Laziness and Demotivation

I don't feel motivated today which is bad because I have lots of important stuff to do - well, I'll just play video games until I'm motivated enough to do some real work
In this day and age when many people are drugged up and lying to themselves just to have the appearance of happiness, idleness seems to have become some kind of a sin. You're always expected to be up being sociable, going out, and slaving away for five days a week to make some rich fuck even richer.

Now, for some reason you're supposed to be happy that you took that worthless degree to eke out four decades working at various insurance companies instead of getting a degree in physics or spending the best part of your life researching the influence of Ovid on medieval French literature or something, anything else that would actually make you happy and fulfilled because people convinced you that there wasn't enough money in it.

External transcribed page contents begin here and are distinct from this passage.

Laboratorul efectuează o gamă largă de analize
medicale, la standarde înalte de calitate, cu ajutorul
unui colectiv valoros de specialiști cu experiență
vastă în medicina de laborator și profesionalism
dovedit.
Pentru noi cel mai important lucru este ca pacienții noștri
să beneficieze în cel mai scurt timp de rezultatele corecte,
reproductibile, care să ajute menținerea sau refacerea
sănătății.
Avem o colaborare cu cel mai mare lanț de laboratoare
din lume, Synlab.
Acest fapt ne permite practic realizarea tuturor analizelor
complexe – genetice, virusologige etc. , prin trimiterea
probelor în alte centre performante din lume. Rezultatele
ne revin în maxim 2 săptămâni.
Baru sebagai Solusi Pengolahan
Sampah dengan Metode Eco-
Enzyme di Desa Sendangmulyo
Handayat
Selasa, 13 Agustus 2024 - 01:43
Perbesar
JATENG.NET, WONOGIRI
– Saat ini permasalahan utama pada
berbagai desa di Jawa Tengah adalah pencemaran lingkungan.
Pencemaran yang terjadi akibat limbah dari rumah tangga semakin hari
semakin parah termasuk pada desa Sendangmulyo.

Of course, they forgot to mention that spending four decades making money at a job you hate drives you insane, but hey, capitalism!

Pair of blue jeans with a badge saying "I'M LAZY"
Anyway, I'm getting off-topic and talking far too much about my not-so-veiled fear of actually contributing to society instead of leeching off people, but the point is this: idleness is frowned upon. If you're not getting out of bed in the morning, if you have trouble motivating yourself, people assume that it's an obvious failing in you and a choice you willingly and deliberately make. In other words, they don't draw a line between laziness and demotivation, something I've had to correct people about in public.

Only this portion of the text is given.